→ TEXT PROVIDED

= = = =

Genomic Consequences of Restoring p53 Transactivating Function With PRIMA-1 in Breast Cancer
Sometimes called the "guardian of the genome", the tumor suppressor protein p53 responds to DNA damage by either shutting down cell division or causing cells to commit suicide, a process known as apoptosis. Either way, p53's action helps short-circuit tumor formation by preventing cells that have suffered malignant mutations from continuing to grow. Yet the p53 gene itself is susceptible to damage, which is thought to contribute to the majority of all human cancers including more than 50% of breast cancer. Tumor cells defective in p53 gene tend also to be resistant to the effect of chemo- and radiotherapy. Therefore, considerable research effort has centered on how to restore the normal function to mutant p53 protein to halt cell division and to trigger cell suicide (apoptosis) mechanisms. PRIMA-1 (p53-reactivation and induction of massive apoptosis) emerged from an in vitro screen for drugs that may be able to restore the normal function of some mutated p53 proteins. Recently we showed that PRIMA-1 restored the p53 function in breast cancer cells through transcriptional transactivation of p53-target genes such as p21 and PUMA (p53 up-regulated modulator of apoptosis). Therefore, we propose to use PRIMA-1 as an adjuvant therapy in combination with clinically useful anticancer drugs such as adriamycin for the treatment of breast cancer, because it (a) restores p53 functional activity in breast cancer cells, (b) has anticancer activity in its own right, and (c) is not involved (small molecule) in drug resistance similar to adriamycin. Our preliminary data provided in this application showed the existence of marked synergism between PRIMA-1 and adriamycin on breast cancer cells, especially when adriamycin is given first followed by PRIMA-1. These observations indicate that combined treatment of adriamycin + PRIMA-1 may achieve better therapeutic outcome than the use of each drug individually.

= = = =

→ SUPPLIED INFORMATION
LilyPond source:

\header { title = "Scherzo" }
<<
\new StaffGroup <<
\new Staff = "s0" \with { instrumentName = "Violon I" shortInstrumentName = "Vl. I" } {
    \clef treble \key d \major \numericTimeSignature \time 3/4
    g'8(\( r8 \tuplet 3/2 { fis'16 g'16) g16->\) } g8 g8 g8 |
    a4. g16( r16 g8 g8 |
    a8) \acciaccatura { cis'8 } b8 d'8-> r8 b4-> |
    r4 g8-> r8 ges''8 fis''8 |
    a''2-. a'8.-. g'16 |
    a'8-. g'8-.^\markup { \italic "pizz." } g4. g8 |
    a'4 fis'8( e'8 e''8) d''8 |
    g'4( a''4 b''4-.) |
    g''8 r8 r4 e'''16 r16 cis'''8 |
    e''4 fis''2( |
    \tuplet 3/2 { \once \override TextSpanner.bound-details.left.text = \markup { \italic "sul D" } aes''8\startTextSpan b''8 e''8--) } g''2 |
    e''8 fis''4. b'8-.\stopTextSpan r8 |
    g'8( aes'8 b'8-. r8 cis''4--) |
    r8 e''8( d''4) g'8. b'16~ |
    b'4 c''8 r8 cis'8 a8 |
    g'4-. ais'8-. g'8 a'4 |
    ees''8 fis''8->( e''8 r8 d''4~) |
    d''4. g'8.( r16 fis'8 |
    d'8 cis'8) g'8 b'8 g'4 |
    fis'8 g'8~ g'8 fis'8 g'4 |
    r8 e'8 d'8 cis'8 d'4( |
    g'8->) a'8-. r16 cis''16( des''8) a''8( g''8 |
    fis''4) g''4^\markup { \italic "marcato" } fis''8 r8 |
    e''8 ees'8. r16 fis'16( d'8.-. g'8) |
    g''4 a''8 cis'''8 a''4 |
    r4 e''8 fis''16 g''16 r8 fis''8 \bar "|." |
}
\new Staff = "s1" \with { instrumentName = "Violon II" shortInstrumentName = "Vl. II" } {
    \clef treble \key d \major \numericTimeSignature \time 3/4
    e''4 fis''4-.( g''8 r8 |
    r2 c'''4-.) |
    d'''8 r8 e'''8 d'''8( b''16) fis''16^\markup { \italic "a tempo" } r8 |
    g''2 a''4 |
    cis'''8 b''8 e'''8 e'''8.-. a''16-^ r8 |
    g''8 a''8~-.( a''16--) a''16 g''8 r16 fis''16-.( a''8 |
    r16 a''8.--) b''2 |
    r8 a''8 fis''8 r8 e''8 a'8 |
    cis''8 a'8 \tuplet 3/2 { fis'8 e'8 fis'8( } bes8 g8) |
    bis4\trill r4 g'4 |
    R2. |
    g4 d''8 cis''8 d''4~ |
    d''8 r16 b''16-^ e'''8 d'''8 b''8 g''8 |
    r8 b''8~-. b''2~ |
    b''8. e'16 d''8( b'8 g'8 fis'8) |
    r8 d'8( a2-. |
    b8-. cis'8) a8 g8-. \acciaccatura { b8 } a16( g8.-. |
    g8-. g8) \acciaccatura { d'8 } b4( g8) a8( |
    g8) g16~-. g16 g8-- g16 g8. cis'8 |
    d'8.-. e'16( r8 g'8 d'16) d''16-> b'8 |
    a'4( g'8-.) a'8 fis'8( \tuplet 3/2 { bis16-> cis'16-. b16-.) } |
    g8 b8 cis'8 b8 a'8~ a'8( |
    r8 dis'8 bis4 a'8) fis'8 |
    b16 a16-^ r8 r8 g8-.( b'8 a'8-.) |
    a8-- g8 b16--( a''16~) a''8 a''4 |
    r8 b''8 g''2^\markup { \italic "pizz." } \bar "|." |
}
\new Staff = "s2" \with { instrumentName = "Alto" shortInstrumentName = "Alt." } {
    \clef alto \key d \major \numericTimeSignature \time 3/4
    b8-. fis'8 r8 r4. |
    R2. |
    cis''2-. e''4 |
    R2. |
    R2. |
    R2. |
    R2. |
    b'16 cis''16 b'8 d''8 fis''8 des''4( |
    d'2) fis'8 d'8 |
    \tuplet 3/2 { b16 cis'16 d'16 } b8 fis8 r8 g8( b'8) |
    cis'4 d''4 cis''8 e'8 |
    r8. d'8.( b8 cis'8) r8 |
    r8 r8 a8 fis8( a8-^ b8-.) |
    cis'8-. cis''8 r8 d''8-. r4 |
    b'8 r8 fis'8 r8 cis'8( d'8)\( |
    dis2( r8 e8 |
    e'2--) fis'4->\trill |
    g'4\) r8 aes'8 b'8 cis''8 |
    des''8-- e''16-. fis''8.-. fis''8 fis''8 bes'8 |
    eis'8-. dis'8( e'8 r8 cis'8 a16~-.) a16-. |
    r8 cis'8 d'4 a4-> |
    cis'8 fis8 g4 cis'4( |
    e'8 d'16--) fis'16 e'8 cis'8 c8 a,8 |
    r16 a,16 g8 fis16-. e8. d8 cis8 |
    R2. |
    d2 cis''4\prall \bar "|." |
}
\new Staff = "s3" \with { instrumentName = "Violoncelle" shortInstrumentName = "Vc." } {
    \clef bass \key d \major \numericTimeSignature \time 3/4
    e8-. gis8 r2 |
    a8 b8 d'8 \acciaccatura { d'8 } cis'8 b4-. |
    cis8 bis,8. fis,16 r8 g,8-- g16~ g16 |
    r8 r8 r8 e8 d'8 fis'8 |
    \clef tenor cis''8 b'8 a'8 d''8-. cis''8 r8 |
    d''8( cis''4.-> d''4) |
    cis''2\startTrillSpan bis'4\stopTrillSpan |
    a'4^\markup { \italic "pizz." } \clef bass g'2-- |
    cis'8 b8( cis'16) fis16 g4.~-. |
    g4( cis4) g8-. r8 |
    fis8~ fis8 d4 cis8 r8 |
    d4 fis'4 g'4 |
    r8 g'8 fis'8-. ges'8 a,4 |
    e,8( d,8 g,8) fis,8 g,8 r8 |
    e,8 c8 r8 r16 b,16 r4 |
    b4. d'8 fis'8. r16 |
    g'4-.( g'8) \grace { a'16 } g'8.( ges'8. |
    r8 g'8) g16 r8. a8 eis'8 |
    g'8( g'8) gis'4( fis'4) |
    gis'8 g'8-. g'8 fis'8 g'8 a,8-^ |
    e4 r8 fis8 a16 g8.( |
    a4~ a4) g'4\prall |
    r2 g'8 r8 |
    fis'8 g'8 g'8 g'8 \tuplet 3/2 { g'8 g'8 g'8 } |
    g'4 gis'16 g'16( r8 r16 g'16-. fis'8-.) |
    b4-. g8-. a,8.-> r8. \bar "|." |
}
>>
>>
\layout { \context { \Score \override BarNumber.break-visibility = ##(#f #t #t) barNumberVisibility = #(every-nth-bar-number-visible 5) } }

= = = =

→ QUESTIONS TO ANSWER
#1 In the PRIMA-1 passage, what does the name PRIMA-1 stand for?
#2 State whether each statement agrees with the PRIMA-1 passage, answering yes or no and quoting the words that decide it.
(a) Damage to the p53 gene is thought to contribute to more than half of breast cancers.
(b) PRIMA-1 came out of an in vivo drug screen.
(c) The synergism was most marked when PRIMA-1 was given before adriamycin.
#3 Please resume the PRIMA-1 passage, picking up after its last sentence.
The rows were taken from a different source than the PRIMA-1 passage.

→ ANSWER SET
#1 p53-reactivation and induction of massive apoptosis

#2
(a) Yes: "which is thought to contribute to the majority of all human cancers including more than 50% of breast cancer"
(b) No: "emerged from an in vitro screen"
(c) No: "especially when adriamycin is given first followed by PRIMA-1"

#3
In specific aim 1, we will test the ability of PRIMA-1 to facilitate the induction of apoptosis in breast cancer cells with mutant p53 when treated in vitro with adriamycin, a clinically approved drug for the treatment of primary and metastatic breast cancer. Tumor cells mutated for p53 tend to be resistant to this drug. We will examine the ability of the treatment regimen to inhibit growth, induce apoptosis and increase survival of human breast tumors inoculated into immunocomparimised mice that will not reject human breast tumors. If successful, these experiments will provide a valuable model in which to investigate the optimal dose and schedule for drug administration. In turn, this approach will provide critical information for the subsequent application to human clinical trials.
In specific aim 2, we will identify partner proteins that tend to interact with p53 as a function of restored confirmation with PRIMA-1. To halt cell division or trigger apoptosis mechanisms, p53 protein needs to regulate the activity of many other proteins (protein-protein interactions) that requires its binding first to the DNA of the target gene regulatory sequences. To identify how precisely PRIMA-1 modulates this protein-protein interactions, we will use an approach called Functional Proteomics. It consists of selective purification and enrichement of a bait protein (p53) and its interactors from cell lysate, protein separation by gel electrophoresis, excision of protein spots and in-gel protein digestion followed by mass spectrometric analysis for protein identification and characterization. We used this approach and successfully identified the heat shock protein-90 (HSP90) as one of p53-partner proteins that highly expressed upon PRIMA-1 treatment. Our further investigation of this type of protein-protein interactions will identify additional proteins that show altered levels of interaction with p53 upon PRIMA-1 treatment. This approach will not only reveal how potential anticancer agents such as PRIMA-1 affect p53-protein interactions, but more importantly, how p53 mutation can modulate p53 function. Thus, our proteomics approach could potentially provide oppotunities for rational drug discovery and individualization of therapy for breast cancer patients through the identification of protein-based, breast cancer-specific targets.